I saw a 33 Plymouth at a car show and want to match the color for my car. He showed me the old paint can. Can a shop use this code to make paint with the new base colors?
The "Tints" "Dies" and "Toners" for paints continually change and evolve. They are not the same "color" from brand to brand and truly have changed over there years since Dulux was sprayed. I'm sure you have heard all this.. But 2 your dilemma. You have a few options. 1st is a local Body shop and or Automotive Supply shop that has a "Color " cameras (or Color Scanner). Just remember these "Cameras" are just used to "read" your color and try to match your color to a color formula that in stored in the computer "library" for that Paint Company. Not all are Dead-on" matches. Some of the better systems can actually tell you how close a match it is % wise. Next If you can find access to Color Chip Books you might be able to find a color from another brand and that you can use that is the same or close enough. Akzo/Noble Sikken (European Paint Co.) has a Color chip book called a Color Map (they are a little hard 2 find, but they are out there) for both Metallic Colors and Non-Metallic Colors. I bet your color is non-metallic. This Color Map has every Color from Sikken Solvent Based colors arranged like an old road map A,B,C, on the top 1-2-3 down the side. Colors are then arranged on a page from Dark to light. Meaning you could have a page of all Blues from dark to light arranged for you to see. So on lets say on page 502 color D 7 is a match for your color. You can look that up on a Sikken Mixing computer as see that this color was also used on a 72 SAAB and can go from there. I know that was a big explanation (sorry). Lastly a Real painter can "tint to match". The problem with that is most Painters can't Tint properly, and I hate to say it but most customers won't pay for the time=$$ and materials to match.

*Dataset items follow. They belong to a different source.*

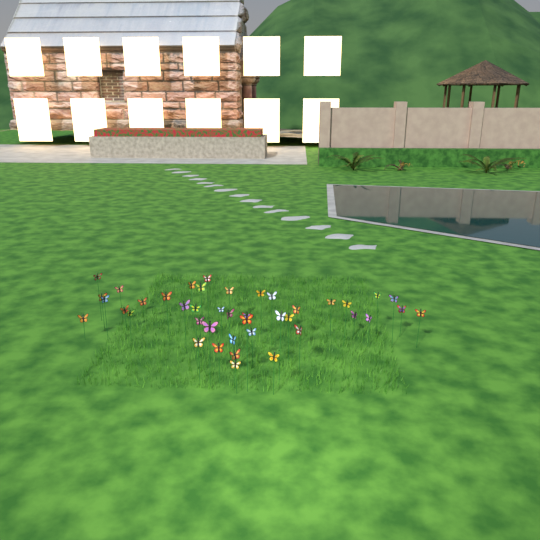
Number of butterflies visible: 42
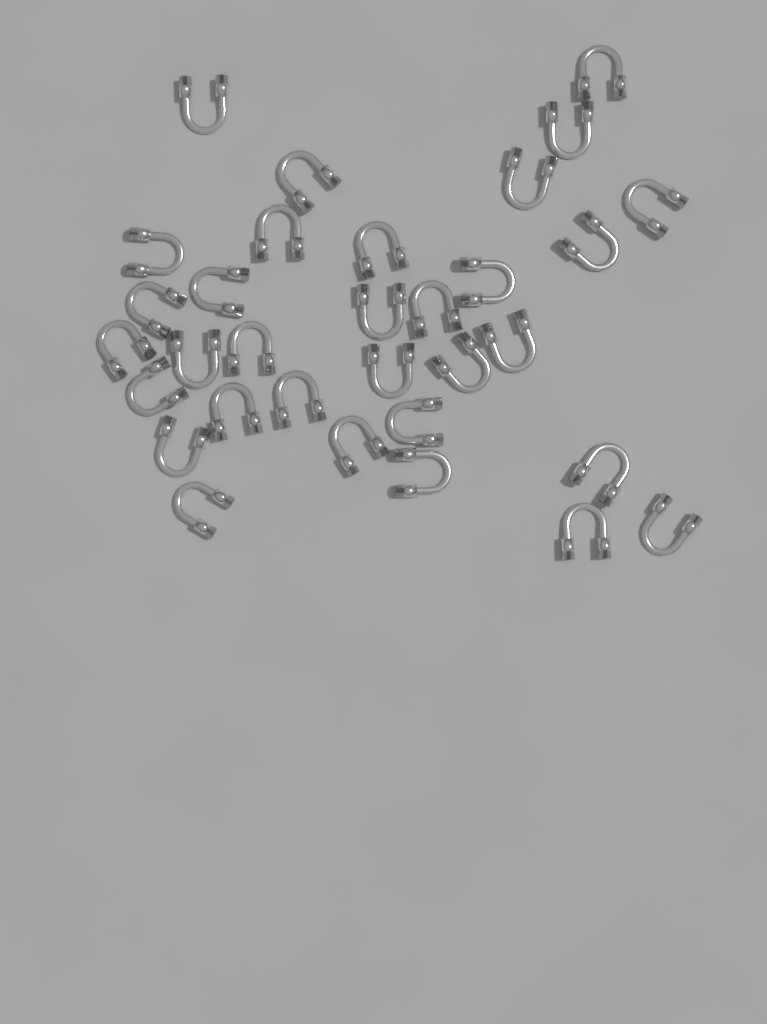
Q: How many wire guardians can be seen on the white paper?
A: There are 32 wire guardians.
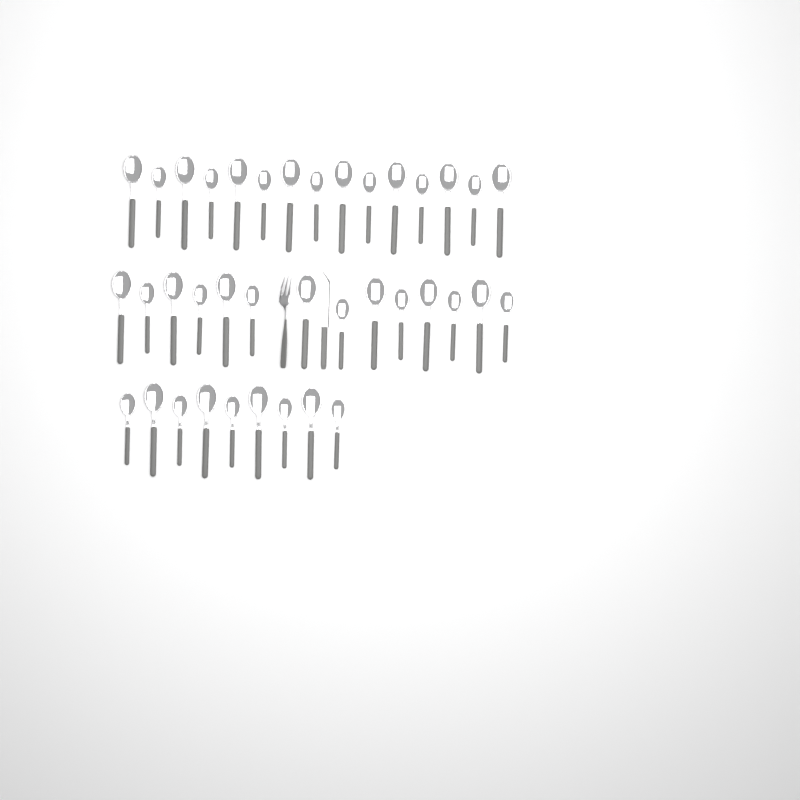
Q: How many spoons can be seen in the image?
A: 38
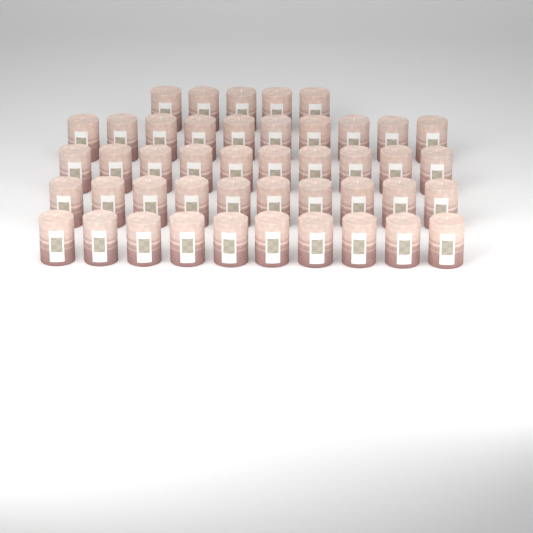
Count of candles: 45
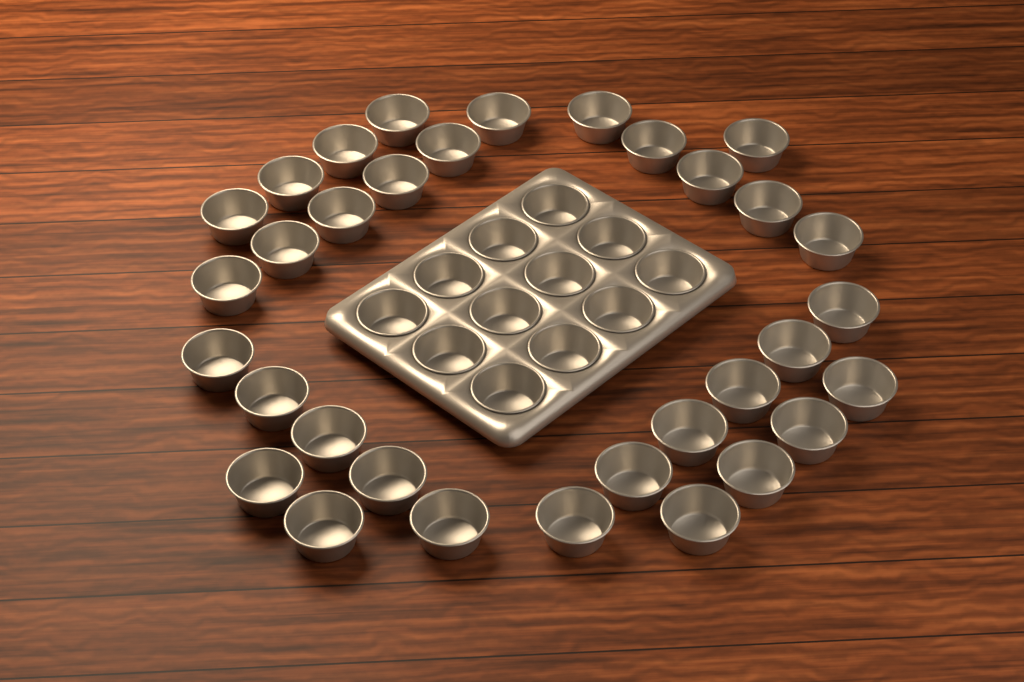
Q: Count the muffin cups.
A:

daaaa as often the case my brain doesn't work.. Now to correctly and directly answer the question posed. Yes back in the day there were some charts that crossed over colors Codes from some brands to another. The last chart I saw was from the 1950's colors and I saw it in the 1980's.. Now an older Body Supply co. might have 1 of these charts laying around ?? But that is still a formula of paint products (tints dies tonners) that are not around much if at all. If there is any paint in that old can it might be used to be "scanned" to find a match. (see above) There was a guy at Hershey in 2022 that said he could mix any color from any paint code. I had a code for a '61 chevy and then he said hey didn't have the tints/flake (b.s.). So I took the Gas Door to a Body Shop Supply Store I have use for years. Had them scan-it, mix-it. Put a drop of color on the back side of the gas door. It looked close. I sprayed the car. It was off....way off. too much Fine Metallic Flake. I went back to the store and asked if we could mix another Qt. with 75 grams less fine Metallic. They said it would change the "hue" (it didn't). Sanded off the 1st color. re sprayed the 2nd color. The second mix was "balls-on accurate"... it was a lot of time and effort.
Unless you're totally freaky about matching the color exactly, going to a quality auto paint store, like Axalta or someone along those lines, and having it scanned by one of their quality scanner cameras is the way to fly. I tried to match a color exactly from a '55 foreign car, no way, but did the above and it came out super close and actually was a little better than the original.
all you guys suggesting he have the paint scanned, This is a car he saw at a car show, he does not have the car to get it scanned....
Use the photo. A digital format uses RGB data to form the colour. You can use this to create a colour code. Just pic an area of the photo that matches the colour you want.
here is a listing of factory 33 Plymouth color codes along with modern paint numbers http://paintref.com/cgi-bin/colorcodedisplay.cgi?model=Plymouth&year=1933&con=yo
yes, that is the problem, I don't have a sample. Just a photo of the car and the original paint the guy said it was based on.
I Googled "1933 Plymouth Radio Blue" and found a place that mixes up a rattle can for you so I ordered one. It looks to be what I was looking for since it will be a total new paint job and doesn't need to be 100% exact.